In 1940, McMullen joined the Congregation of Christian Brothers, a worldwide Catholic ministry, to get an education of sorts. He enjoyed the life so much that he never left it. The Brothers took a vow of poverty in the 1970s, and McMullen took up building with cardboard. It was around that same time that St. Mary’s University in Winona hired him to manage its dorms. Retired for almost a decade, he still receives free room and board and, most importantly, has full access to the woodshop.

Over the years, McMullen has crafted enough cardboard accoutrements to furnish an entire apartment, including tables, chairs, bookshelves, desks, and dressers. His unpainted designs are boxy and simple, as if a craftsman had cut a frame but never bothered with sanding or making curved edges.

He used to score plum cardboard from computer boxes, which came by the hundreds as St. Mary’s entered the digital age. When that supply dried up, McMullen turned to the dumpsters behind the nearby ShopKo. “If they came out, I would say, ‘Hey, recycling. Conserve resources. Don’t get mad at me,’ ” McMullen recalled. That source evaporated also, when Winona’s city council passed an anti-dumpster-diving ordinance. Now, McMullen collects mostly from the university, though he still occasionally calls on local furniture stores. Their boxes, he said, are the sturdiest.

McMullen’s friends call him an inventor, though he is more modest, claiming only to solve problems, such as with his handmade cane, are placement for a metal one he left in a gas station in Montana. “It’s always something I need,” he said. “It’s not a matter of some bright idea rattling around in my head unrelated to my life.” He invented the Finbar Hood, a piece of insulated camping headgear so popular that Ann Bancroft wore one on a trip to Antarctica. And Finbar’s Fabric Tucker, a corn-skewer-like device that assists in the sewing of hoods, sold thousands in craft stores.

The lesson concluded with McMullen imparting a few rules of construction (cut twice so the cardboard doesn’t tear; always use more glue than seems necessary). Then his class of three was let loose in the shop. One student worked on a desktop organizer. Another drew plans for wall shelves. Markham pulled a Palm Pilot from her purse and scribbled down garbage-can dimensions. “I really want to put it in the bathroom,” she told McMullen.

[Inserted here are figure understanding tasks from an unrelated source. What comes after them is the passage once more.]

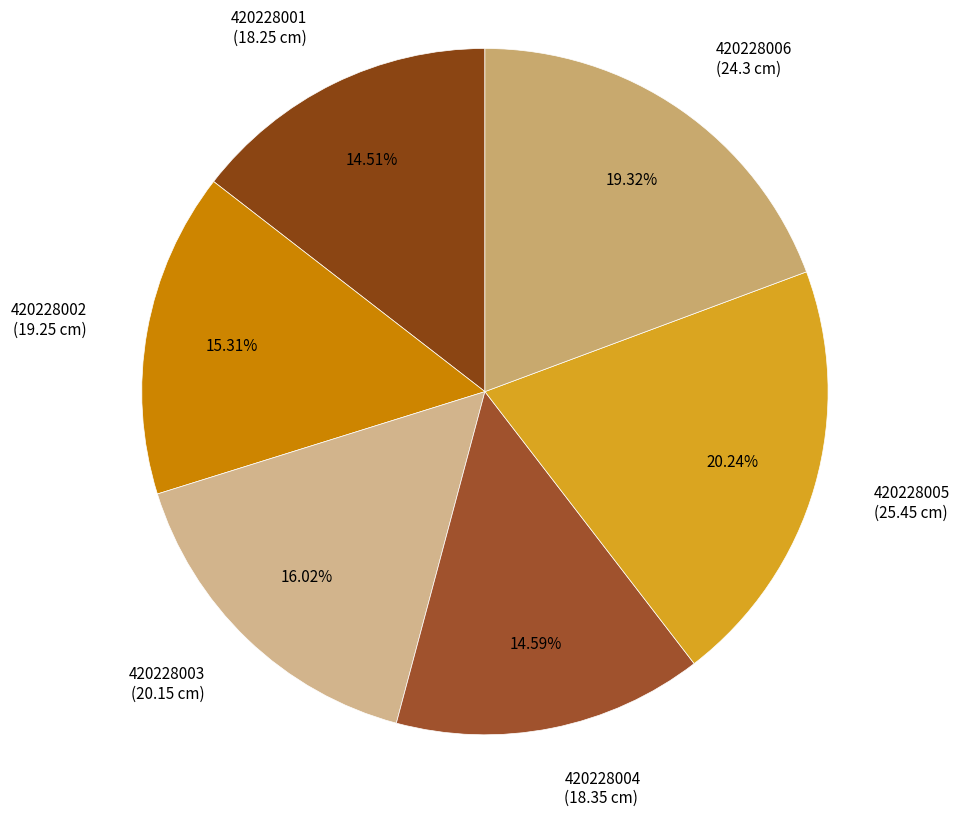

How many segments does this pie chart have?

6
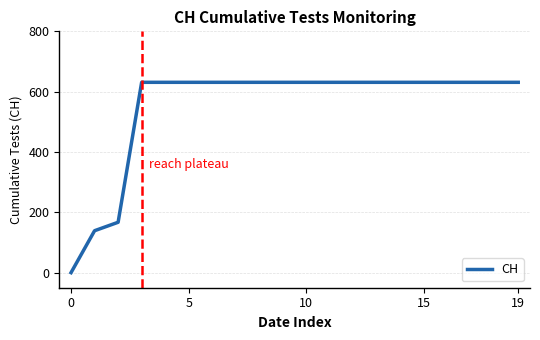

What is the greatest value displayed?

631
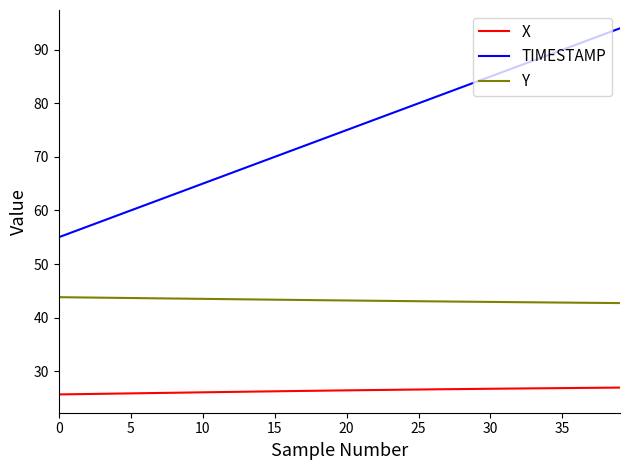

True or false: Y and TIMESTAMP cross at least once.

False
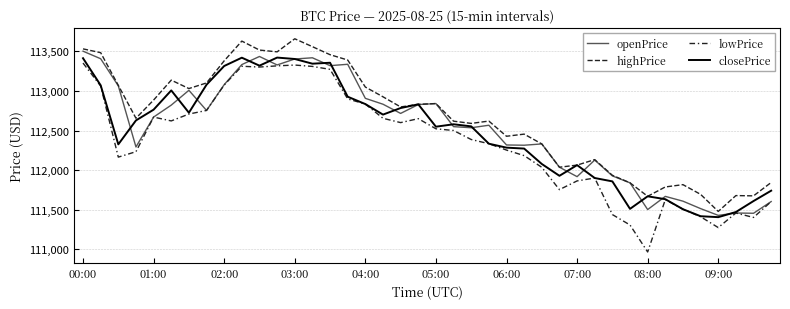

Count the number of data series in this chart.

4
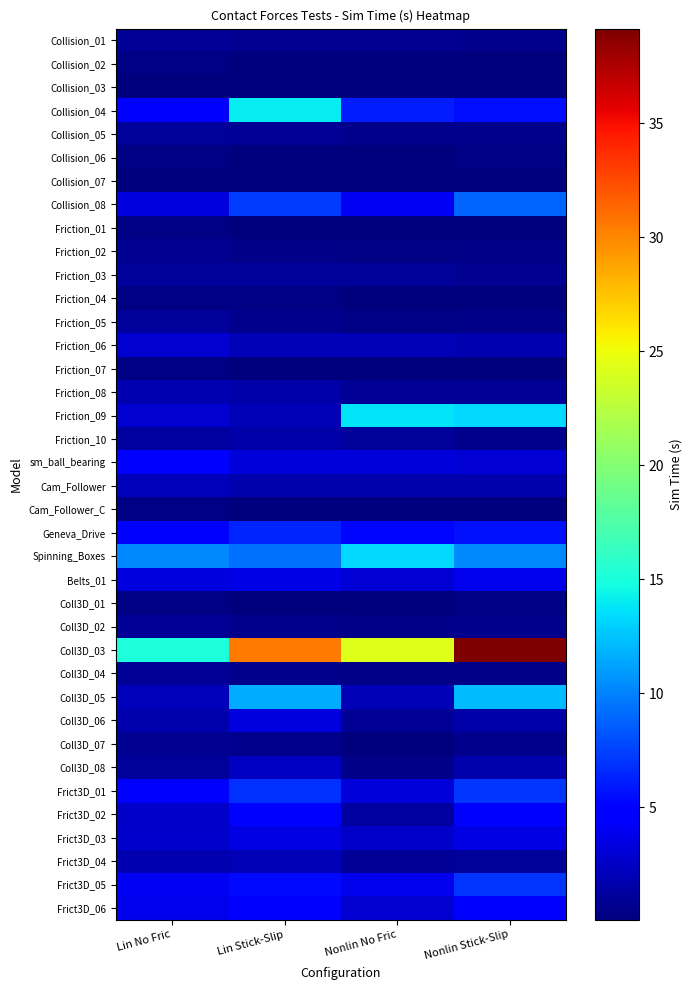

How many series are shown in this chart?

38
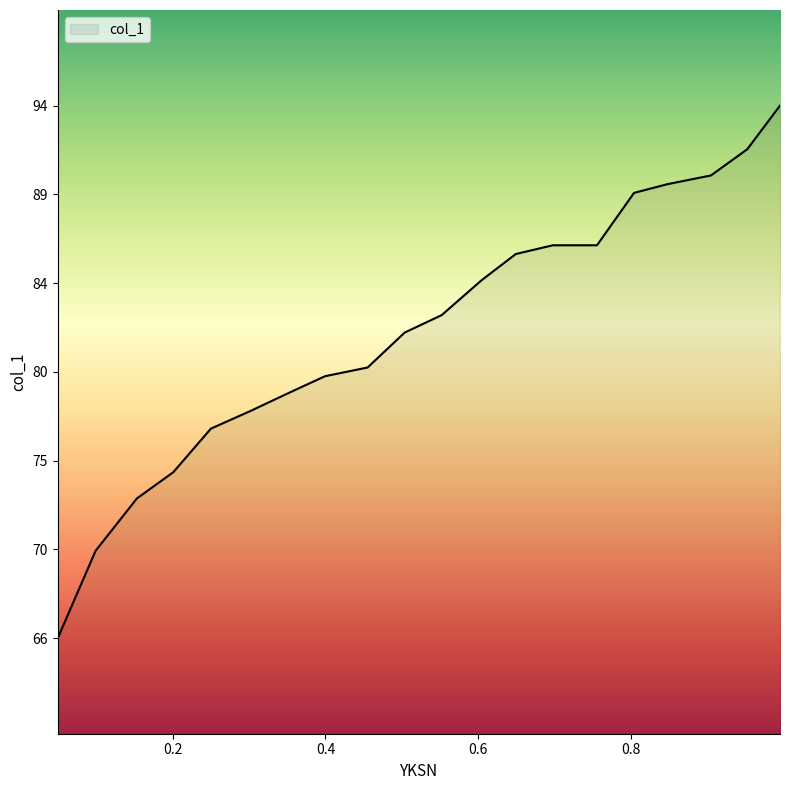

What is the minimum value shown in the chart?

65.8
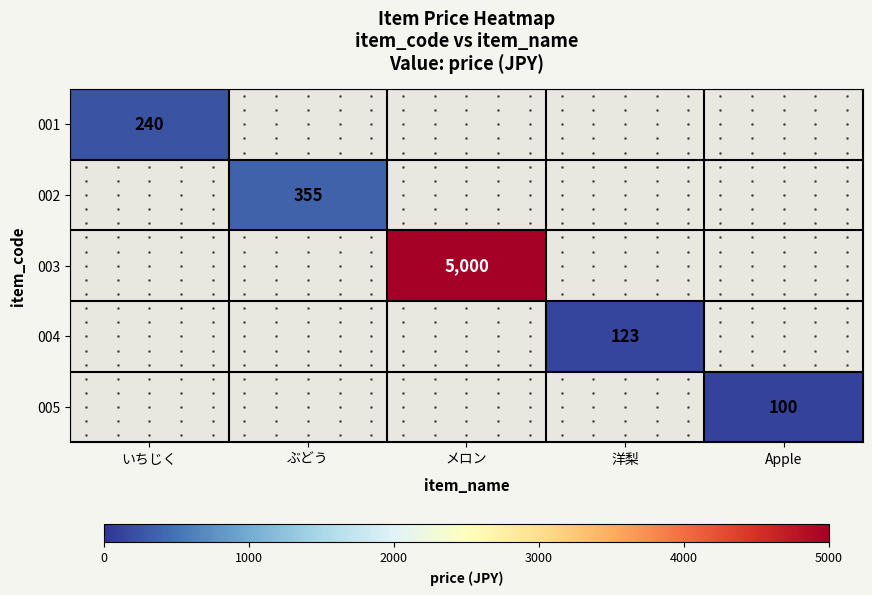

How many values in 001 are above zero?

1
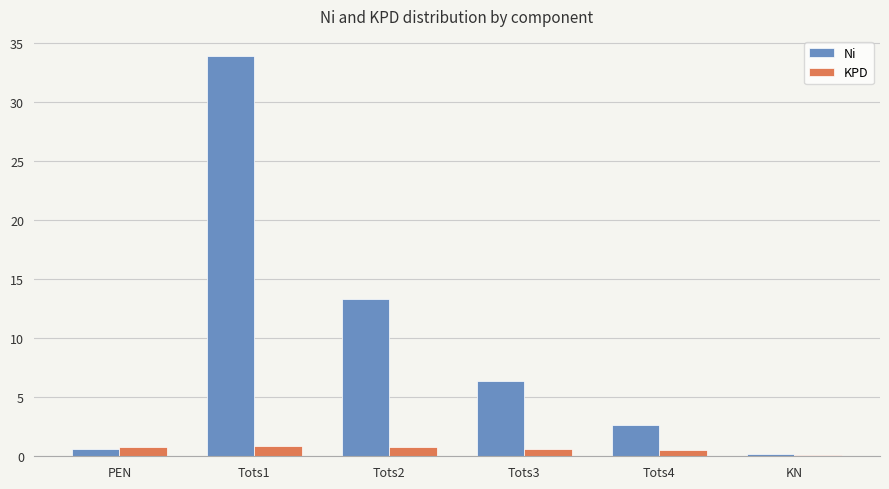

At which category is the sum across all series the highest?

Tots1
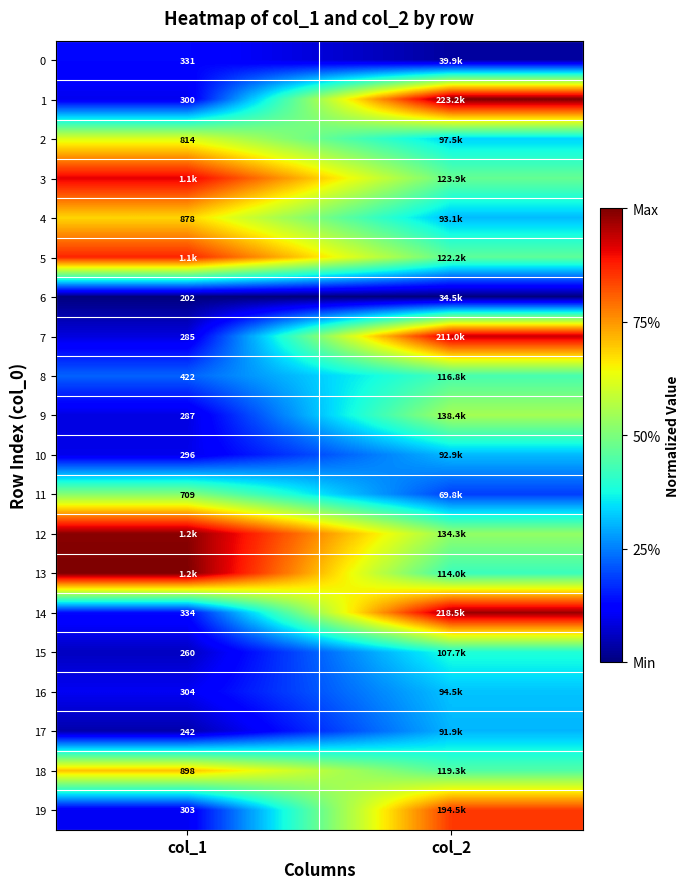

Which category has the highest value in the 14 series?

col_2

He nodded, thought for a moment. “If you take long showers it’ll get soggy,” he said. “Just put it outside when you’re showering.”
Markham frowned. “My husband will never remember to do that.”

“I got it,” McMullen said. “Get a can of spray lacquer and the cardboard won’t absorb the moisture.”

“That’s a good idea,” Markham said.

McMullen laughed congenially and then turned to help another student with a different matter: how tall to build her organizer.